California state Senate and Assembly Republicans unveiled legislation today to expedite the dismissal of educators who engage in criminal behavior in response to the flurry of reported sex-abuse cases in L.A. Unified schools over the last months.
The proposed reforms, which will be introduced as legislation this week, are based on a "Top Ten" recommended reforms list produced by L.A. Unified officials and a letter from Los Angeles Mayor Antonio Villaraigosa, according to a release.
The legislators specifically refer to the case of former Miramonte Elementary School teacher Mark Berndt, arrested and charged with 23 lewd acts upon a child, and subsequent reports on sex-abuse throughout the district, as the impetus for their proposals to change the state Education Code.
"Public schools are supposed to be havens for safe learning, not a proving ground for sexual predators," said Senate Republican Leader Bob Huff, of Diamond Bar, in a statement. "The recent arrest of two Miramonte Elementary teachers for lewd acts against their students shows that we must change the law to protect our kids.
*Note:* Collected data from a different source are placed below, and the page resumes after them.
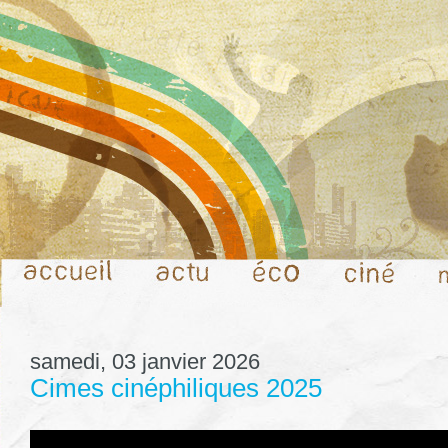
samedi, 03 janvier 2026
Cimes cinéphiliques 2025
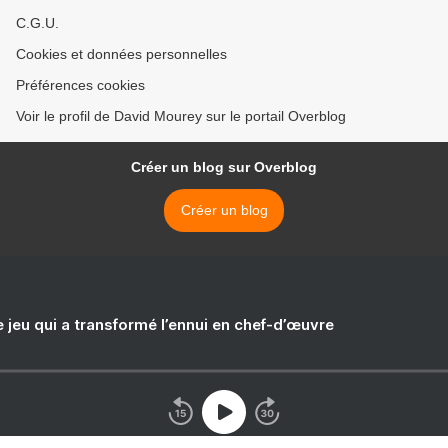
C.G.U.
Cookies et données personnelles
Préférences cookies
Voir le profil de David Mourey sur le portail Overblog
Créer un blog sur Overblog
Créer un blog
e jeu qui a transformé l’ennui en chef-d’œuvre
That’s why Republicans are standing with Mayor Villaraigosa and Los Angeles Unified to enact reforms to empower local districts and ensure that a Miramonte-like tragedy never happens again."
- Prohibit bargaining agreements in union contracts from "restricting the maintenance of records" or use of prior evidence of allegations in new investigations.
- Allow evidence of past charges of wrongdoing be held in files longer than four years.
- Eliminate notice requirements for teachers who are being dismissed, allow suspension or dismissal notices in the summer.
- Do away with the three-person panel review and have an administrative law judge alone conduct the review; make ruling advisory to "empower" school boards. ("Due to the cost and heavy burden of pursuing such cases, only 110 dismissal hearings were held statewide between 2003 and 2010, resulting in just 68 terminations," according to the release.)
- Allow districts to dismiss teachers for disciplinary reasons with no pay after an administrative hearing; the teacher would receive back pay if their appeal is successful.
- Require districts to transfer teachers out of the classroom if there is "reasonable cause" to believe they are under investigation by law enforcement. "Teachers would not be allowed to return to the classroom until the school district reviewed the case and created a paper trailk" the release states."
- Strip pension and retiree benefits from teachers convicted of a felony related to their job.
The legislators announced their plan hours before the L.A. Unified school board will vote on two resolutions that aim to beef up the employee discipline process, one of which calls on the legislature to make changes to the state's Education Code on how it deals with credentialed employee dismissals.
The resolution is very similar to one approved by the board in 2009 that recommended changes to the state's Education Code, also co-sponsored by Galatzan, but no legislation was pursued at the time.
A UTLA spokeswoman could not be immediately reached for comment.